> **Exercise requirements**:
Only one stretch of the data below is wanted: the lines from the one with "M 1500,1810 L" through the one with "M 865,563 L 1216,312", repeated exactly.

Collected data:
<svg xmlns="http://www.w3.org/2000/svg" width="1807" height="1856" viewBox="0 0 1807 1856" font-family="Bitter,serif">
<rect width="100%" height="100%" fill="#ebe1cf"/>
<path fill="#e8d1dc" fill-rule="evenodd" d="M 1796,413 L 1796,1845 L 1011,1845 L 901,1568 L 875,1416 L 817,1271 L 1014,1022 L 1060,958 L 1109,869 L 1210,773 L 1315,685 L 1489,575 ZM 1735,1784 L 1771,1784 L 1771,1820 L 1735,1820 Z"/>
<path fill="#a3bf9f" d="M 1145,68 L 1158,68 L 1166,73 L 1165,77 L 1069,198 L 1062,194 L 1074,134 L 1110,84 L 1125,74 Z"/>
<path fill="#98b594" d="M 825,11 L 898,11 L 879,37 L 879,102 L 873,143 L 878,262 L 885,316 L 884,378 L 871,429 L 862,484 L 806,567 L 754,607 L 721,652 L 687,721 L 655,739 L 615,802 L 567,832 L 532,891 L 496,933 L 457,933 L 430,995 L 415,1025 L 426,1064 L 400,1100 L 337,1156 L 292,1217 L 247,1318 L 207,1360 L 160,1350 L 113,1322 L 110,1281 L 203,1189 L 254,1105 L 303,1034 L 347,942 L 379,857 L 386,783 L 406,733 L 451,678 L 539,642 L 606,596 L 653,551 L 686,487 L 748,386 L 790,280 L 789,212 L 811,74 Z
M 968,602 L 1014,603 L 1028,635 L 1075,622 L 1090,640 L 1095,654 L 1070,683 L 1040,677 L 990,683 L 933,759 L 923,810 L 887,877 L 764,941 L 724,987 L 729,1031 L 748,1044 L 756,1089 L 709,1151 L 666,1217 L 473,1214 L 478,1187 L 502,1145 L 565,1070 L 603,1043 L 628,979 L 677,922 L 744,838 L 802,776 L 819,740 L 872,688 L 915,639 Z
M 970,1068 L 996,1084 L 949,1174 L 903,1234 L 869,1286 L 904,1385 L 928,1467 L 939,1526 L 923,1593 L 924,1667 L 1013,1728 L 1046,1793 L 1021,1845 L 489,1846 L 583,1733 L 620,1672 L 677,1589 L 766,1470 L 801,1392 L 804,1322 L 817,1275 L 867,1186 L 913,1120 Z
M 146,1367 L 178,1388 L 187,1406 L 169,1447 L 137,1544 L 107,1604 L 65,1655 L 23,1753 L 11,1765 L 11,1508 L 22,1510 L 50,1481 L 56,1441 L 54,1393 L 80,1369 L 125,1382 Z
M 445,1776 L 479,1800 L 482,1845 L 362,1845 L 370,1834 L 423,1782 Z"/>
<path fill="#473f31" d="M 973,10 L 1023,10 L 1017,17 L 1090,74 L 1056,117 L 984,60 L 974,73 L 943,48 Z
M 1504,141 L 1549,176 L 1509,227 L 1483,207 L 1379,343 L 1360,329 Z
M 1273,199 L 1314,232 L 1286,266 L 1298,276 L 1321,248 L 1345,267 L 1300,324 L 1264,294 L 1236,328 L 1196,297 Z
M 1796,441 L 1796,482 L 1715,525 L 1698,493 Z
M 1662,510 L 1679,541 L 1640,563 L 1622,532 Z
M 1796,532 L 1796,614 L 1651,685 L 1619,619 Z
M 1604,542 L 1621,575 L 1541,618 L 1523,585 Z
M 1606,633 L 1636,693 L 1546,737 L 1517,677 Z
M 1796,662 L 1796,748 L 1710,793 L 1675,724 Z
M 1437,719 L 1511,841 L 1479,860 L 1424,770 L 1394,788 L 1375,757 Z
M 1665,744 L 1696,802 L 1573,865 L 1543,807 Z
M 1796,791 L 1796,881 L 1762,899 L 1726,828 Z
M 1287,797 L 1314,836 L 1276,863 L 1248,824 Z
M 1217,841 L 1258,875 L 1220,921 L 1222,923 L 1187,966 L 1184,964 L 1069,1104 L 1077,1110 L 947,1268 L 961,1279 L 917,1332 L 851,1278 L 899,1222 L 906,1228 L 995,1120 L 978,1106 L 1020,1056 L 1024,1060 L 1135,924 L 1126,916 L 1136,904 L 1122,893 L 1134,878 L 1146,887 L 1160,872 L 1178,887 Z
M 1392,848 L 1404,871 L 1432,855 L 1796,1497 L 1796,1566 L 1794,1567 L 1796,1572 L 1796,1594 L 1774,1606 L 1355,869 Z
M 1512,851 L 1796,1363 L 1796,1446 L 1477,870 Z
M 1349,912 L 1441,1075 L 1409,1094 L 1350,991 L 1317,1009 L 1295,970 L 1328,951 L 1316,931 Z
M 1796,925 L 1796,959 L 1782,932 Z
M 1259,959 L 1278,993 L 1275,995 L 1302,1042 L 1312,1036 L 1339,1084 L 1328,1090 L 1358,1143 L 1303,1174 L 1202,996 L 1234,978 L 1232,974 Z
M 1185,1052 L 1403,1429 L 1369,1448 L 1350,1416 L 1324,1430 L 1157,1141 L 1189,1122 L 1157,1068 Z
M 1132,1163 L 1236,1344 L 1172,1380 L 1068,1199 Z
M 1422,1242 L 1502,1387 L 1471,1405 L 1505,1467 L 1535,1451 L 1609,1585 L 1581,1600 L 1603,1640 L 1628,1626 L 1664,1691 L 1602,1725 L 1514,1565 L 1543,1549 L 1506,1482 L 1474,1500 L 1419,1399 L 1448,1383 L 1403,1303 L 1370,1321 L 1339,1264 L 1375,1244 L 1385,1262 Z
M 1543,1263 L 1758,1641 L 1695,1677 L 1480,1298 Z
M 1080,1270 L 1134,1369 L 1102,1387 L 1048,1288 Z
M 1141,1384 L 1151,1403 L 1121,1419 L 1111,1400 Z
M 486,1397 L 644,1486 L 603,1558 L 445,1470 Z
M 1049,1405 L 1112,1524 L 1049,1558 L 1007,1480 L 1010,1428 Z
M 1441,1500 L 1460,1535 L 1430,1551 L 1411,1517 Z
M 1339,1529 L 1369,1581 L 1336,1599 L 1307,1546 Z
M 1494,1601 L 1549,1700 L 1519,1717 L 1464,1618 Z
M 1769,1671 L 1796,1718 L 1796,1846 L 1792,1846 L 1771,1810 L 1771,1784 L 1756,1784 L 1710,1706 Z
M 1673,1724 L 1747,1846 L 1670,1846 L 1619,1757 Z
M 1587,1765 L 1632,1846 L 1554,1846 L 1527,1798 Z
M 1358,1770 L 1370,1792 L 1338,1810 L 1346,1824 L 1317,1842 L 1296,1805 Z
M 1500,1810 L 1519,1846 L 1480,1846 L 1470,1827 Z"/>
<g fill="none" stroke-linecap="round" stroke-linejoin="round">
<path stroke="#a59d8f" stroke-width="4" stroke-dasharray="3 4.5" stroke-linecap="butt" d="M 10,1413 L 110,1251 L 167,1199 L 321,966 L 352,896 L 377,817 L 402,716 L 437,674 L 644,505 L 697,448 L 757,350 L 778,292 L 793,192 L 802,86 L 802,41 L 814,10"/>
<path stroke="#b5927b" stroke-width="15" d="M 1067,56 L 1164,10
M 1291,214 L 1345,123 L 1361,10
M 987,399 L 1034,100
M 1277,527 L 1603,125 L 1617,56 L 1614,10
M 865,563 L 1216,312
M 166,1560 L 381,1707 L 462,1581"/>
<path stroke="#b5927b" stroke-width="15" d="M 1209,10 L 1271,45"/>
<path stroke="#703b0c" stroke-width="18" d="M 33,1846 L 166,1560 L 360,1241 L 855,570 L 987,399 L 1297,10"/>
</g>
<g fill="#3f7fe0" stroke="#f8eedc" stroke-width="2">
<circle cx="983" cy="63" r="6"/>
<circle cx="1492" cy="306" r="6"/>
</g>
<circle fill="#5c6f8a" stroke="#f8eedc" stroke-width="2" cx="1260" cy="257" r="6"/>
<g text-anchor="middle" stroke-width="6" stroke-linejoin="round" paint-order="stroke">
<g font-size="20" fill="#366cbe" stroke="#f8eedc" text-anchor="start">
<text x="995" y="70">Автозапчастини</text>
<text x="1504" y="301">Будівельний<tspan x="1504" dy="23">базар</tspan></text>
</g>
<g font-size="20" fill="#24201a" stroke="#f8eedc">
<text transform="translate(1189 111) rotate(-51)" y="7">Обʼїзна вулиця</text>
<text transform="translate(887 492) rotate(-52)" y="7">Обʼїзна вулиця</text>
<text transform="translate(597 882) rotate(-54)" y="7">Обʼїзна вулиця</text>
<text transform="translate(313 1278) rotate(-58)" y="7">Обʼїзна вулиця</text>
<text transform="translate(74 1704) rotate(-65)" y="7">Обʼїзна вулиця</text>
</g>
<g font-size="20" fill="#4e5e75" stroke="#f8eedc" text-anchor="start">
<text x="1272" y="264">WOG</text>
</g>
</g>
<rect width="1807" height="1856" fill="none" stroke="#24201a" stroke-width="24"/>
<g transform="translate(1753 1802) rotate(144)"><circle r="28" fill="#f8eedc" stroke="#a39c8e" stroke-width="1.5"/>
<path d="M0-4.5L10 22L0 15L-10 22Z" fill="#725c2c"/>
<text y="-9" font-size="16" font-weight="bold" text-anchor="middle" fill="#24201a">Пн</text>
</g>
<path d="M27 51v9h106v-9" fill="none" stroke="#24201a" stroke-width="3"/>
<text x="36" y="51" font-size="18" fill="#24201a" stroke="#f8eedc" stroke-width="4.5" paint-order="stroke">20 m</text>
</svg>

> **Solution to the exercise**:
M 1500,1810 L 1519,1846 L 1480,1846 L 1470,1827 Z"/>
<g fill="none" stroke-linecap="round" stroke-linejoin="round">
<path stroke="#a59d8f" stroke-width="4" stroke-dasharray="3 4.5" stroke-linecap="butt" d="M 10,1413 L 110,1251 L 167,1199 L 321,966 L 352,896 L 377,817 L 402,716 L 437,674 L 644,505 L 697,448 L 757,350 L 778,292 L 793,192 L 802,86 L 802,41 L 814,10"/>
<path stroke="#b5927b" stroke-width="15" d="M 1067,56 L 1164,10
M 1291,214 L 1345,123 L 1361,10
M 987,399 L 1034,100
M 1277,527 L 1603,125 L 1617,56 L 1614,10
M 865,563 L 1216,312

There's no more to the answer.